TASK INSTRUCTIONS: Hand back all records exactly, pictures omitted.

Machine-readable electronics designs:
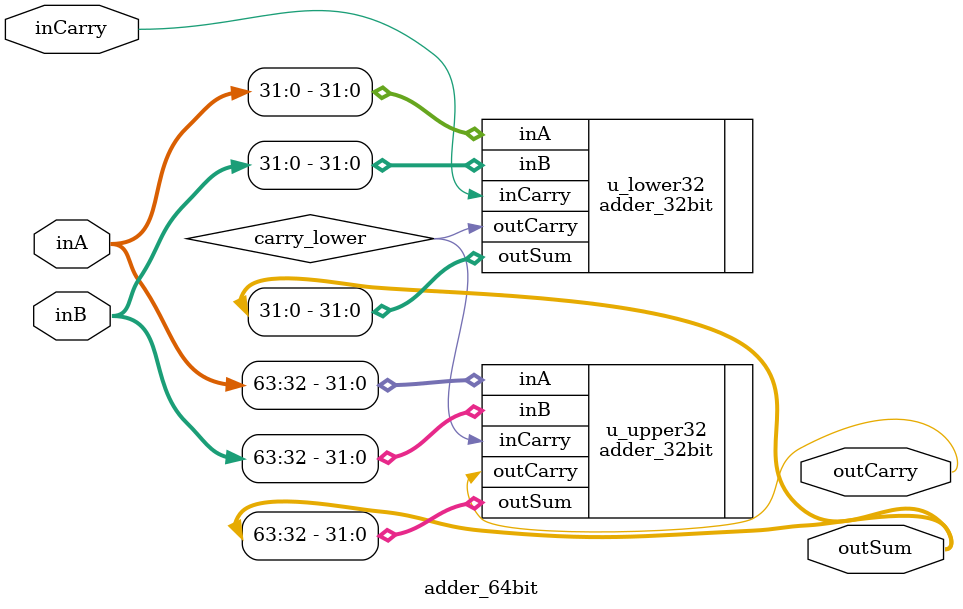
<source format=sv>

module adder_64bit (
    input  logic [63:0] inA,      // 64-bit input A
    input  logic [63:0] inB,      // 64-bit input B
    input  logic        inCarry,  // Initial carry-in
    output logic [63:0] outSum,   // 64-bit sum output
    output logic        outCarry  // Final carry-out
);
    // Internal carry signal between the two 32-bit adders
    logic carry_lower;

    // Lower 32-bit adder (bits 31:0)
    adder_32bit u_lower32 (
        .inA(inA[31:0]),
        .inB(inB[31:0]),
        .inCarry(inCarry),
        .outSum(outSum[31:0]),
        .outCarry(carry_lower)
    );

    // Upper 32-bit adder (bits 63:32)
    adder_32bit u_upper32 (
        .inA(inA[63:32]),
        .inB(inB[63:32]),
        .inCarry(carry_lower),
        .outSum(outSum[63:32]),
        .outCarry(outCarry)
    );

endmodule
</source>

RESULT:
<source format=sv>

module adder_64bit (
    input  logic [63:0] inA,      // 64-bit input A
    input  logic [63:0] inB,      // 64-bit input B
    input  logic        inCarry,  // Initial carry-in
    output logic [63:0] outSum,   // 64-bit sum output
    output logic        outCarry  // Final carry-out
);
    // Internal carry signal between the two 32-bit adders
    logic carry_lower;

    // Lower 32-bit adder (bits 31:0)
    adder_32bit u_lower32 (
        .inA(inA[31:0]),
        .inB(inB[31:0]),
        .inCarry(inCarry),
        .outSum(outSum[31:0]),
        .outCarry(carry_lower)
    );

    // Upper 32-bit adder (bits 63:32)
    adder_32bit u_upper32 (
        .inA(inA[63:32]),
        .inB(inB[63:32]),
        .inCarry(carry_lower),
        .outSum(outSum[63:32]),
        .outCarry(outCarry)
    );

endmodule
</source>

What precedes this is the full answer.